Hasil Pilpres Membayangi Pasar Obligasi

Investor Mulai Cari Aman

Selasa, 08/07/2014

NERACA

Jakarta – Pemilu Presiden dan Wakil Presiden tinggal menghitung jam atau tepatnya, Rabu (9/Juli) nanti. Kondisi ini disikapi pelaku pasar dengan penuh khawatiran dan memilih wait and see, apakah hasil pemilu Presiden (Pilpres) akan berjalan aman atau tidak. Sehingga, hal tersebut memberikan banyak sentiment terhadap laju pergerakan indeks harga saham gabungan (IHSG) dan juga pasar obligasi dalam negeri.

Bahkan menurut Sekretaris Umum Forum Komunikasi Certified Securities Analyst (CSA), Reza Priyambada, pasar obaligasi pada pekan ini tidak hanya dibanyangi hasil dari pilpres mendatang, tetapi juga dibayangi laju nilai tukar rupiah terhadap dolar Amerika Serikat yang terus bergerak fluktuatif,”Aksi mengamankan posisi dan menjauhi pasar berpotensi terjadi jika pelaku pasar menilai hasil dari pilpres tersebut tidak sesuai harapan,”ujarnya dalam risetnya yang disampaikan di Jakarta, Senin (7/7).

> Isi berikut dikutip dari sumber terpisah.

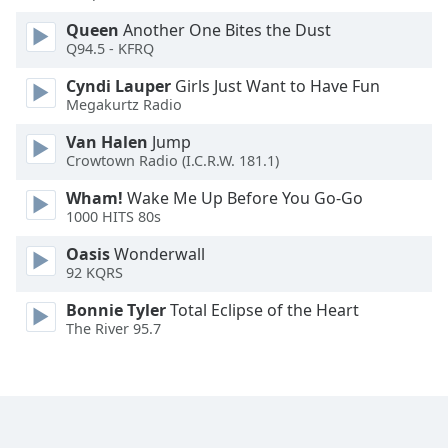
Queen
Another One Bites the Dust
Opacity
Q94.5 - KFRQ
Cyndi Lauper
Girls Just Want to Have Fun
Caption
Megakurtz Radio
Area
Van Halen
Jump
Background
Crowtown Radio (I.C.R.W. 181.1)
Color
Wham!
Wake Me Up Before You Go-Go
1000 HITS 80s
Opacity
Oasis
Wonderwall
92 KQRS
Font
Size
Bonnie Tyler
Total Eclipse of the Heart
The River 95.7
Text
Edge
Style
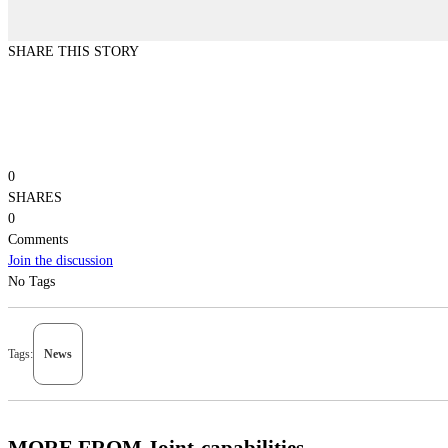
SHARE THIS STORY
0
SHARES
0
Comments
Join the discussion
No Tags
Tags:
News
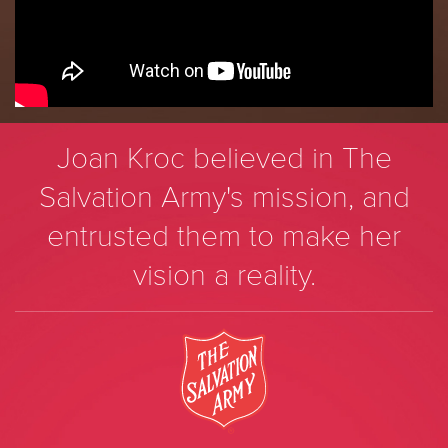
Joan Kroc believed in The
Salvation Army's mission, and
entrusted them to make her
vision a reality.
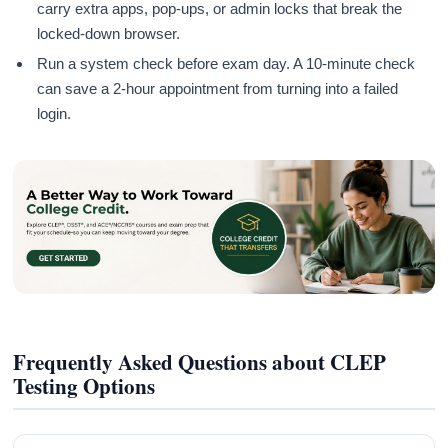
carry extra apps, pop-ups, or admin locks that break the
locked-down browser.
Run a system check before exam day. A 10-minute check
can save a 2-hour appointment from turning into a failed
login.
Frequently Asked Questions about CLEP
Testing Options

Kendati demikian, dia berharap, apapun hasil pilpres agar bisa diterima pasar dan dapat menghilangkan kekhawatiran negatif akan memburuknya keadaan. Pelaku pasar diharapkan tetap bersikap rasional. Sementara pasar obligasi, baik obligasi pemerintah maupun korporasi pada pekan lalu naik didukung positifnya rilis data makroekonomi Indonesia dan terapresiasinya rupiah. Salah satu obligasi korporasi yang mendapat respon positif adalah Obligasi PWON senilai US$ 168 juta, yang diterbitkan PT Pakuwon Jati Tbk, yang mengalami kelebihan permintaan (oversubscribed) sebanyak 15 kali,”Sementara meski mayoritas obligasi mengalami penurunan imbal hasil (yield), tetapi diantaranya mengalami kenaikan untuk obligasi tenor pendek karena pelaku pasar lebih memilih obligasi tenor panjang seiring peningkatan harga obligasi tenor panjang dibanding tenor pendek," tutur dia.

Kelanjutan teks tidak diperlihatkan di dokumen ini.